Written task:
For the entries below, say how many lines include the word "CrtYd" and add nothing else.

(Beginning of Data to examine)

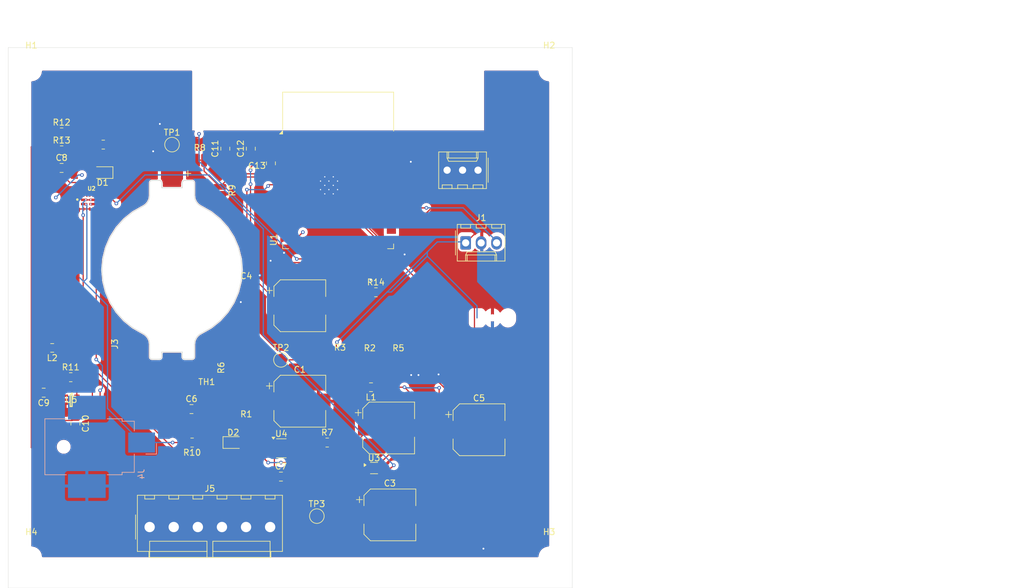
<source format=kicad_pcb>
(kicad_pcb
	(version 20241229)
	(generator "pcbnew")
	(generator_version "9.0")
	(general
		(thickness 1.6)
		(legacy_teardrops no)
	)
	(paper "A4")
	(layers
		(0 "F.Cu" signal)
		(2 "B.Cu" signal)
		(9 "F.Adhes" user "F.Adhesive")
		(11 "B.Adhes" user "B.Adhesive")
		(13 "F.Paste" user)
		(15 "B.Paste" user)
		(5 "F.SilkS" user "F.Silkscreen")
		(7 "B.SilkS" user "B.Silkscreen")
		(1 "F.Mask" user)
		(3 "B.Mask" user)
		(17 "Dwgs.User" user "User.Drawings")
		(19 "Cmts.User" user "User.Comments")
		(21 "Eco1.User" user "User.Eco1")
		(23 "Eco2.User" user "User.Eco2")
		(25 "Edge.Cuts" user)
		(27 "Margin" user)
		(31 "F.CrtYd" user "F.Courtyard")
		(29 "B.CrtYd" user "B.Courtyard")
		(35 "F.Fab" user)
		(33 "B.Fab" user)
		(39 "User.1" user)
		(41 "User.2" user)
		(43 "User.3" user)
		(45 "User.4" user)
	)
	(setup
		(pad_to_mask_clearance 0)
		(allow_soldermask_bridges_in_footprints no)
		(tenting front back)
		(pcbplotparams
			(layerselection 0x00000000_00000000_55555555_575555ff)
			(plot_on_all_layers_selection 0x00000000_00000000_00000000_00000000)
			(disableapertmacros no)
			(usegerberextensions no)
			(usegerberattributes yes)
			(usegerberadvancedattributes yes)
			(creategerberjobfile yes)
			(dashed_line_dash_ratio 12.000000)
			(dashed_line_gap_ratio 3.000000)
			(svgprecision 4)
			(plotframeref no)
			(mode 1)
			(useauxorigin no)
			(hpglpennumber 1)
			(hpglpenspeed 20)
			(hpglpendiameter 15.000000)
			(pdf_front_fp_property_popups yes)
			(pdf_back_fp_property_popups yes)
			(pdf_metadata yes)
			(pdf_single_document no)
			(dxfpolygonmode yes)
			(dxfimperialunits yes)
			(dxfusepcbnewfont yes)
			(psnegative no)
			(psa4output no)
			(plot_black_and_white yes)
			(sketchpadsonfab no)
			(plotpadnumbers no)
			(hidednponfab no)
			(sketchdnponfab yes)
			(crossoutdnponfab yes)
			(subtractmaskfromsilk no)
			(outputformat 1)
			(mirror no)
			(drillshape 0)
			(scaleselection 1)
			(outputdirectory "../../PCBREV3/")
		)
	)
	(net 0 "")
	(net 1 "/3v3")
	(net 2 "GND")
	(net 3 "Net-(U3-SW)")
	(net 4 "Net-(U3-BST)")
	(net 5 "/BUCK_IN")
	(net 6 "/IO35")
	(net 7 "/IO5")
	(net 8 "/IO12")
	(net 9 "Net-(R1-Pad2)")
	(net 10 "Net-(U3-FB)")
	(net 11 "Net-(U5-L)")
	(net 12 "unconnected-(U1-IO14-Pad13)")
	(net 13 "unconnected-(U1-SENSOR_VP-Pad4)")
	(net 14 "unconnected-(U1-IO4-Pad26)")
	(net 15 "unconnected-(U1-NC-Pad18)")
	(net 16 "unconnected-(U1-IO17-Pad28)")
	(net 17 "unconnected-(U1-IO23-Pad37)")
	(net 18 "unconnected-(U1-IO19-Pad31)")
	(net 19 "unconnected-(U1-SENSOR_VN-Pad5)")
	(net 20 "unconnected-(U1-NC-Pad21)")
	(net 21 "unconnected-(U1-IO33-Pad9)")
	(net 22 "unconnected-(U1-IO22-Pad36)")
	(net 23 "unconnected-(U1-IO16-Pad27)")
	(net 24 "unconnected-(U1-IO32-Pad8)")
	(net 25 "unconnected-(U1-NC-Pad22)")
	(net 26 "unconnected-(U1-NC-Pad32)")
	(net 27 "unconnected-(U1-IO27-Pad12)")
	(net 28 "/IO34")
	(net 29 "unconnected-(U1-IO21-Pad33)")
	(net 30 "unconnected-(U1-IO15-Pad23)")
	(net 31 "Net-(J5-Pin_5)")
	(net 32 "unconnected-(U1-NC-Pad20)")
	(net 33 "unconnected-(U1-IO26-Pad11)")
	(net 34 "unconnected-(U1-NC-Pad19)")
	(net 35 "/IO2")
	(net 36 "unconnected-(U1-IO13-Pad16)")
	(net 37 "unconnected-(U1-IO25-Pad10)")
	(net 38 "unconnected-(U1-NC-Pad17)")
	(net 39 "Net-(J5-Pin_2)")
	(net 40 "unconnected-(U1-IO18-Pad30)")
	(net 41 "Net-(U2-ST)")
	(net 42 "Net-(R12-Pad1)")
	(net 43 "unconnected-(U2-SS-Pad11)")
	(net 44 "unconnected-(U2-ILIM-Pad10)")
	(net 45 "Net-(D2-K)")
	(net 46 "Net-(D2-A)")
	(net 47 "+3.7VA")
	(net 48 "+5VB")
	(net 49 "Net-(R2-Pad1)")
	(net 50 "Net-(U4-V_{SS})")
	(net 51 "Net-(U4-PROG)")
	(net 52 "/3.7+")
	(net 53 "Net-(U5-EN)")
	(net 54 "/5vA")
	(net 55 "Net-(J5-Pin_3)")
	(net 56 "Net-(J5-Pin_4)")
	(net 57 "unconnected-(J5-Pin_6-Pad6)")
	(footprint "Capacitor_SMD:CP_Elec_8x5.4" (layer "F.Cu") (at 152.7 112.1))
	(footprint "Resistor_SMD:R_0508_1220Metric" (layer "F.Cu") (at 122.8 102.5 180))
	(footprint "Resistor_SMD:R_0805_2012Metric_Pad1.20x1.40mm_HandSolder" (layer "F.Cu") (at 100.457 103.759))
	(footprint "Resistor_SMD:R_0508_1220Metric" (layer "F.Cu") (at 154.3 101))
	(footprint "Inductor_SMD:L_0805_2012Metric_Pad1.15x1.40mm_HandSolder" (layer "F.Cu") (at 97.409 98.933 180))
	(footprint "Capacitor_SMD:CP_Elec_8x5.4" (layer "F.Cu") (at 167.55 112.4))
	(footprint "Resistor_SMD:R_0508_1220Metric" (layer "F.Cu") (at 144.7 100.9))
	(footprint "Resistor_SMD:R_0805_2012Metric_Pad1.20x1.40mm_HandSolder" (layer "F.Cu") (at 105.8 65.5))
	(footprint "LED_SMD:LED_0805_2012Metric" (layer "F.Cu") (at 105.7 70.1 180))
	(footprint "Resistor_SMD:R_0805_2012Metric_Pad1.20x1.40mm_HandSolder" (layer "F.Cu") (at 98.9575 66.449))
	(footprint "Battery:BatteryHolder_Keystone_1057_1x2032" (layer "F.Cu") (at 117.1 86.1 -90))
	(footprint "Resistor_SMD:R_0508_1220Metric" (layer "F.Cu") (at 127.2 102.2 90))
	(footprint "Capacitor_SMD:C_0805_2012Metric_Pad1.18x1.45mm_HandSolder" (layer "F.Cu") (at 125.857 66.167 90))
	(footprint "Resistor_SMD:R_0805_2012Metric_Pad1.20x1.40mm_HandSolder" (layer "F.Cu") (at 98.9575 63.499))
	(footprint "KiCadExtras:IC_TPS2121RUXR" (layer "F.Cu") (at 103.338 74.937))
	(footprint "TestPoint:TestPoint_Pad_D2.0mm" (layer "F.Cu") (at 140.9 126.6))
	(footprint "Capacitor_SMD:C_0805_2012Metric_Pad1.18x1.45mm_HandSolder" (layer "F.Cu") (at 120.3 109))
	(footprint "Resistor_SMD:R_0508_1220Metric" (layer "F.Cu") (at 121.793 68.072))
	(footprint "Connector_Molex:Molex_KK-254_AE-6410-03A_1x03_P2.54mm_Vertical" (layer "F.Cu") (at 165.354 81.661))
	(footprint "LED_SMD:LED_0805_2012Metric" (layer "F.Cu") (at 127.1625 114.5))
	(footprint "KiCadExtras:DCK0006A" (layer "F.Cu") (at 100.522999 107.457001))
	(footprint "MountingHole:MountingHole_3.2mm_M3" (layer "F.Cu") (at 179.07 133.35))
	(footprint "Package_TO_SOT_SMD:SOT-23-5" (layer "F.Cu") (at 135.0625 115.45))
	(footprint "Capacitor_SMD:C_0805_2012Metric_Pad1.18x1.45mm_HandSolder" (layer "F.Cu") (at 135 120.1))
	(footprint "Capacitor_SMD:CP_Elec_8x5.4" (layer "F.Cu") (at 138.1 92))
	(footprint "Capacitor_SMD:C_0805_2012Metric_Pad1.18x1.45mm_HandSolder" (layer "F.Cu") (at 96.012 106.299 180))
	(footprint "RF_Module:ESP32-WROOM-32D" (layer "F.Cu") (at 144.4 72.731))
	(footprint "TestPoint:TestPoint_Pad_D2.0mm" (layer "F.Cu") (at 117.1 65.5))
	(footprint "Capacitor_SMD:C_0805_2012Metric_Pad1.18x1.45mm_HandSolder" (layer "F.Cu") (at 130.048 66.167 90))
	(footprint "Capacitor_SMD:C_0805_2012Metric_Pad1.18x1.45mm_HandSolder"
		(layer "F.Cu")
		(uuid "8c2ae148-888e-47b6-8068-5d6118f4c610")
		(at 133.35 68.58 90)
		(descr "Capacitor SMD 0805 (2012 Metric), square (rectangular) end terminal, IPC-7351 nominal with elongated pad for handsoldering. (Body size source: IPC-SM-782 page 76, https://www.pcb-3d.com/wordpress/wp-content/uploads/ipc-sm-782a_amendment_1_and_2.pdf, https://docs.google.com/spreadsheets/d/1BsfQQcO9C6DZCsRaXUlFlo91Tg2WpOkGARC1WS5S8t0/edit?usp=sharing), generated with kicad-footprint-generator")
		(tags "capacitor handsolder")
		(property "Reference" "C13"
			(at -0.381 -2.286 180)
			(layer "F.SilkS")
			(uuid "b817ace8-fbea-41cd-b7e6-48a27dcf35c5")
			(effects
				(font
					(size 1 1)
					(thickness 0.15)
				)
			)
		)
		(property "Value" "1uf"
			(at -2.032 -2.032 180)
			(layer "F.Fab")
			(uuid "bd7b5442-1865-4c89-82ff-ed84470ef8f0")
			(effects
				(font
					(size 1 1)
					(thickness 0.15)
				)
			)
		)
		(property "Datasheet" "~"
			(at 0 0 90)
			(layer "F.Fab")
			(hide yes)
			(uuid "ffade6d4-cef9-4fea-94fc-ce7defa7fa3b")
			(effects
				(font
					(size 1.27 1.27)
					(thickness 0.15)
				)
			)
		)
		(property "Description" "Unpolarized capacitor"
			(at 0 0 90)
			(layer "F.Fab")
			(hide yes)
			(uuid "0c1a3907-69d2-423a-a18c-21c8ecd5e7d2")
			(effects
				(font
					(size 1.27 1.27)
					(thickness 0.15)
				)
			)
		)
		(property ki_fp_fi
... [367146 chars truncated]
</source>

(End of Data to examine)

Exercise result:
2